» **Stored data**:
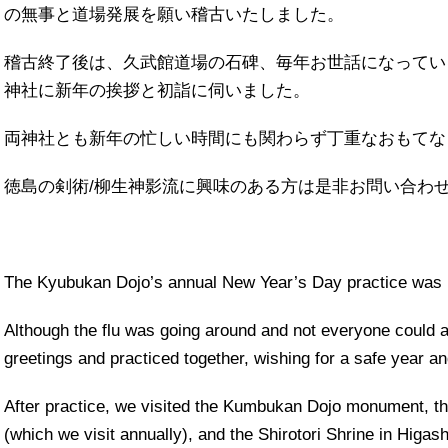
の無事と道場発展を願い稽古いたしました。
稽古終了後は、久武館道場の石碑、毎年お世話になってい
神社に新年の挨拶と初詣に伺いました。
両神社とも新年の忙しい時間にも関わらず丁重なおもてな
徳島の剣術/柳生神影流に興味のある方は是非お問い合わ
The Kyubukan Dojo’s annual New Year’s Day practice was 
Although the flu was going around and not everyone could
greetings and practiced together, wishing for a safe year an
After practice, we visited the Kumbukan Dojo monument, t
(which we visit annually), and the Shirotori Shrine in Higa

* * *

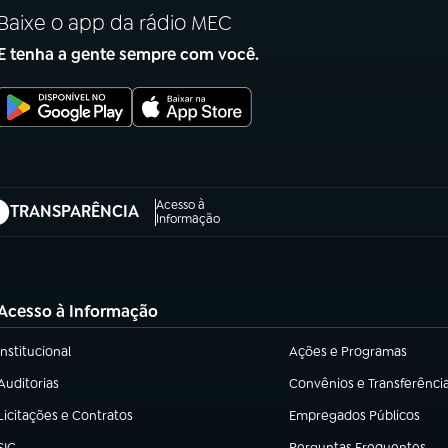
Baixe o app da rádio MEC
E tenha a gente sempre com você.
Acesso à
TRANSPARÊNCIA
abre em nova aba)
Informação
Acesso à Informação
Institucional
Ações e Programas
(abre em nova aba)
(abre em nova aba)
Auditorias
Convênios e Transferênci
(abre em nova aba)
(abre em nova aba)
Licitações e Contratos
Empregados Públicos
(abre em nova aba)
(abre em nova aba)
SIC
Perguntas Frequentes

» **Activity**: Copy the listing lines starting at the line containing "の無事と道場発展を願い稽古いたしました。" and ending at the line containing "greetings and practiced", swapping "flu" for "influenza" and leaving everything else unchanged.

» **Solution**:
の無事と道場発展を願い稽古いたしました。
稽古終了後は、久武館道場の石碑、毎年お世話になってい
神社に新年の挨拶と初詣に伺いました。
両神社とも新年の忙しい時間にも関わらず丁重なおもてな
徳島の剣術/柳生神影流に興味のある方は是非お問い合わ
The Kyubukan Dojo’s annual New Year’s Day practice was 
Although the influenza was going around and not everyone could
greetings and practiced together, wishing for a safe year an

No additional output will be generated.